Remember the famous ad where the runner threw a sledgehammer at Big Brother on the giant screen. Well, Apple has long since outgrown that rebellious mindset if it ever was there, and the whole spiel was not just sour grapes of being so small compared to Big Blue. Well, for all its design skills, Apple is a closed shop and has no intention of joining the open movement anytime soon. Being the perennial media darling, Apple gets away with a lot of things that IBM and Microsoft would never get away with.
Until now:
Ed Bott, a veteran computer journalist, virtually screams at the guys in Cupertino in his latest PC Magazine blog post about the end-user license agreement (EULA) Apple attached to its new iBooks Author program:
"I have never seen a EULA as mind-bogglingly greedy and evil as Apple’s EULA for its new ebook authoring program."He continues:
"For people like me, who write and sell books, access to multiple markets is essential. But that’s prohibited:
Apple, in this EULA, is claiming a right not just to its software, but to its software’s output.

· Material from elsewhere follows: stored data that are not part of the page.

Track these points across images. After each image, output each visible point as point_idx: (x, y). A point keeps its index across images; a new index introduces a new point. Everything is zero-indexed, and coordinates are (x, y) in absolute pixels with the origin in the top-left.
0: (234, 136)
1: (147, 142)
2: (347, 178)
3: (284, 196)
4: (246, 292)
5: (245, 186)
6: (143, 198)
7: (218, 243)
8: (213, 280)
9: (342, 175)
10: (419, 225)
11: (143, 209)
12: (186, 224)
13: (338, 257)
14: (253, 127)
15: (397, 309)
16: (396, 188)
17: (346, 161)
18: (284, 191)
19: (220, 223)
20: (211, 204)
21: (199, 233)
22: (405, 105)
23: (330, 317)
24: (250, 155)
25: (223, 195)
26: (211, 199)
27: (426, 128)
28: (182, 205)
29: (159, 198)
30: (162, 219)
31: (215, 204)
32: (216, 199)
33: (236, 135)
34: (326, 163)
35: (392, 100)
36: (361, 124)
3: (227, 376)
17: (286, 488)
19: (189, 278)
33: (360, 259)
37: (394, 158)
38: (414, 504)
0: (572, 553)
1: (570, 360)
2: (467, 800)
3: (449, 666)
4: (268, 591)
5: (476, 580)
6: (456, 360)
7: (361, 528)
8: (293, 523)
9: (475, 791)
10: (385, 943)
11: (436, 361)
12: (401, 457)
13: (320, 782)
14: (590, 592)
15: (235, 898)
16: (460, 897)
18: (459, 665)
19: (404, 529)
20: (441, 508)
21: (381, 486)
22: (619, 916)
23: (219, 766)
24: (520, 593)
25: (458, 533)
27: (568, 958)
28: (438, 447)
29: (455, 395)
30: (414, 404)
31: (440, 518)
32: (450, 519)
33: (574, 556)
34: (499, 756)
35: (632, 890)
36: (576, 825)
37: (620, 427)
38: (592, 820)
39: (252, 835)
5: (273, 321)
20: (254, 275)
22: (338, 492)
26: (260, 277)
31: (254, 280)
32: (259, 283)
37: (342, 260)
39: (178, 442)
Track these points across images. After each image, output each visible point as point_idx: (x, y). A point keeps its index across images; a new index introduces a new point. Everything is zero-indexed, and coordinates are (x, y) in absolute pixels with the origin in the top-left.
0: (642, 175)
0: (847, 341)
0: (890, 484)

It’s akin to Microsoft trying to restrict what people can do with Word documents, or Adobe declaring that if you use Photoshop to export a JPEG, you can’t freely sell it to Getty. As far as I know, in the consumer software industry, this practice is unprecedented.
Exactly: Imagine if Microsoft said you had to pay them 30% of your speaking fees if you used a PowerPoint deck in a speech."Is that Apple getting rotten?